- Born: Herbert Edmeston Watson 17 May 1886 Kew, UK
- Died: 24 September 1980 (aged 94) Woking, UK
- Education: University College London University of Berlin University of Geneva Trinity College, Cambridge
- Known for: Chemistry
- Spouse: Kathleen Rowson
- Children: 2
- Scientific career
- Fields: Chemistry Chemical Engineering
- Workplaces: University College London Indian Institute of Science

= H. E. Watson =

British chemist

Herbert Edmeston Watson (17 May 1886 - 24 September 1980) was Ramsay Memorial Professor of Chemical Engineering at University College London and the inventor of the low voltage neon glow lamp.

==Education==
Watson attended Marlborough School. He completed a Bachelor of Science in chemistry at University College London in 1908 under the tutorship of Sir William Ramsay. In Watson's notes from Ramsay Intermediate Lectures in 1904-05 he said of Ramsay:

No mere notes however convey the fascination of the course or the method of its delivery; still less can they describe the innumerable experiments, ranging from the isolation of argon from the air, to the vocal effects of hydrogen when inhaled, which accompanied it. Practically every laboratory preparation described was carried out on the lecture bench, and a sample of every substance mentioned was to be seen. Any unusual properties were demonstrated.

While under Ramsay, Watson worked with him on "The refraction and dispersion of neon", while Ramsay presented Watson's work "The spectrum of the lighter constituents of the air" to the Royal Society in 1908, and "The spectrum of radium emanation" to the Royal Society in 1909. Also while at UCL, Watson modified Chick's Law, the relationship between the kill efficiency of organisms and contact time with a disinfectant, that had been created by Harriette Chick, by including the coefficient of specific lethality. The 1908 amendment is known as The Chick-Watson Equation.

Watson studied for his Doctor of Science at several institutions. In 1909 he studied at the University of Berlin under Walter Nernst. During 1910 he was at the University of Geneva under Philippe-Auguste Guye, completing his studies at the Trinity College, Cambridge under Joseph John Thomson in 1911. During this time he was awarded the 1851 Exhibition Scholarship. At Cambridge, he created the first low voltage neon glow lamp which worked at 180 V. Thomson presented the work of Watson and Francis William Aston to the Royal Academy in 1912, and Watson' s work on "Some experiments on the electrical discharge in helium and neon" to the Cambridge Philosophical Society. He graduated from his Doctor of Science at University College London in 1912.

==Career==

In 1911 he joined the Indian Institute of Science in Bangalore as an associate professor, before progressing to the role of Professor of Inorganic and Physical Chemistry at the Institute in 1916. During 1916, Watson and J. J. Sudborough successfully extracted the first sample of sandalwood oil in India at the institute. He resigned from the role in 1933, after the new director of the Institute, Sir C. V. Raman, started to redirect funds from the chemistry department to physics.

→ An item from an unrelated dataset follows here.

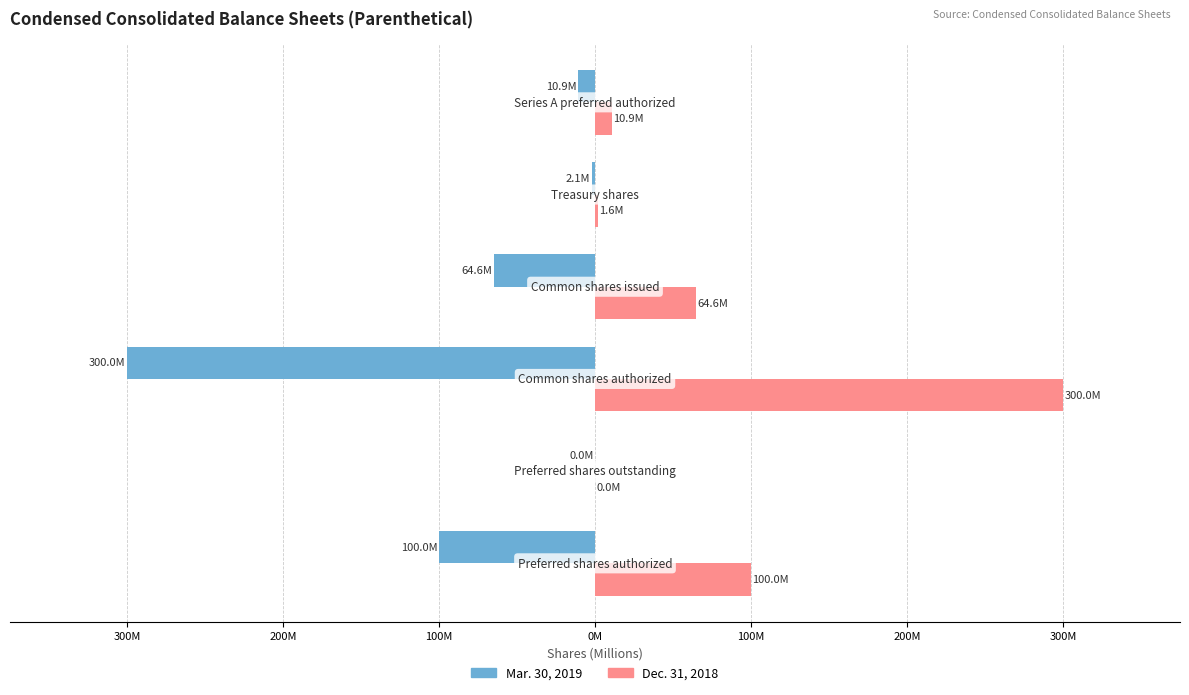

Reading left to right, transcribe all the data shown in this chart.

Mar. 30, 2019: -100.0	0.0	-300.0	-64.6	-2.1	-10.9
Dec. 31, 2018: 100.0	0.0	300.0	64.6	1.6	10.9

In 1934 he became the third Ramsay professor of chemical engineering at University College London after the death of the previous incumbent W. E. Gibbs, and held the position until his retirement in 1951. At the end of the war, Watson fell out with Professor of Chemistry Ingold over the quality of delivery of chemistry to chemical engineering students, which was resolved by Watson hiring his own chemistry lecturer. Upon his retirement he was made Emeritus Professor at UCL, being replaced by M. B. Donald as the Ramsay professor. In 1961, he wrote the paper "The development of the neon glow lamp (1911–61)" which appeared in Nature.

==Personal life and death==
Watson was born to Arthur Edmeston Watson and Helen Louisa Rumpff, in Kew on the 17 May 1886. He married Kathleen Margaret Rowson in 1917, who died in 1951, and had one son Bruce Edmeston Watson in 1918. Watson died on the 24 September 1980 in Woking.